#### INSTRUCTIONS FOR THE TASK:
In the material below, the required lines run from the one containing "SCC Technology Showcase" through the one containing "Epsilon permittivity measurements". Copy those lines exactly, ends included, and nothing else.
-- RECORDS PROVIDED follows --
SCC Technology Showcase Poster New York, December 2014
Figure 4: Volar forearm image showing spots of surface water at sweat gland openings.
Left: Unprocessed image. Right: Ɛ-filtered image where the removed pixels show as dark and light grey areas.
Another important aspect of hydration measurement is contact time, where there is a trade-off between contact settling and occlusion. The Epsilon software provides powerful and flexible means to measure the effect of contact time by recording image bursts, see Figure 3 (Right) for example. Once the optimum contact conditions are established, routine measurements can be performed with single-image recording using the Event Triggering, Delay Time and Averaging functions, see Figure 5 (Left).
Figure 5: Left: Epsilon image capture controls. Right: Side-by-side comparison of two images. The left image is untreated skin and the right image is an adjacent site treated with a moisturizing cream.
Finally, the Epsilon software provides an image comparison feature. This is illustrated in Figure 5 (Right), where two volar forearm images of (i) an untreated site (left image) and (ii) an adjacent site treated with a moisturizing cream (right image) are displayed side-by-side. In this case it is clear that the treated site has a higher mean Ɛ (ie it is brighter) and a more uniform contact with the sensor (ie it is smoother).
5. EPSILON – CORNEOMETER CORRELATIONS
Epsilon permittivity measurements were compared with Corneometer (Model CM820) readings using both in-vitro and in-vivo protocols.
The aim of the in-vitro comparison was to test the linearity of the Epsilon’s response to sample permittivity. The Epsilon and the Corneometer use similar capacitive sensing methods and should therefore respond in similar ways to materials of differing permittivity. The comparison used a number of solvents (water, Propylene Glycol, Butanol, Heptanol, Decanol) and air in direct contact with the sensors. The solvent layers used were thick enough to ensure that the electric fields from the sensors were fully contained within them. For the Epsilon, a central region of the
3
-- RECORDS PROVIDED concluded --
-- RECORDS PROVIDED follows --
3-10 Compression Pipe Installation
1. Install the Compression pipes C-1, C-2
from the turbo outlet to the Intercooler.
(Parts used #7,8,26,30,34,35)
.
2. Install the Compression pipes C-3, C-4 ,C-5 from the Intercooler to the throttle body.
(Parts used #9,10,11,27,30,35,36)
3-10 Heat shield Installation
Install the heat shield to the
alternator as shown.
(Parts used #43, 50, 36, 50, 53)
-- RECORDS PROVIDED concluded --
#### SOLUTION FOR THIS EXERCISE:
SCC Technology Showcase Poster New York, December 2014
Figure 4: Volar forearm image showing spots of surface water at sweat gland openings.
Left: Unprocessed image. Right: Ɛ-filtered image where the removed pixels show as dark and light grey areas.
Another important aspect of hydration measurement is contact time, where there is a trade-off between contact settling and occlusion. The Epsilon software provides powerful and flexible means to measure the effect of contact time by recording image bursts, see Figure 3 (Right) for example. Once the optimum contact conditions are established, routine measurements can be performed with single-image recording using the Event Triggering, Delay Time and Averaging functions, see Figure 5 (Left).
Figure 5: Left: Epsilon image capture controls. Right: Side-by-side comparison of two images. The left image is untreated skin and the right image is an adjacent site treated with a moisturizing cream.
Finally, the Epsilon software provides an image comparison feature. This is illustrated in Figure 5 (Right), where two volar forearm images of (i) an untreated site (left image) and (ii) an adjacent site treated with a moisturizing cream (right image) are displayed side-by-side. In this case it is clear that the treated site has a higher mean Ɛ (ie it is brighter) and a more uniform contact with the sensor (ie it is smoother).
5. EPSILON – CORNEOMETER CORRELATIONS
Epsilon permittivity measurements were compared with Corneometer (Model CM820) readings using both in-vitro and in-vivo protocols.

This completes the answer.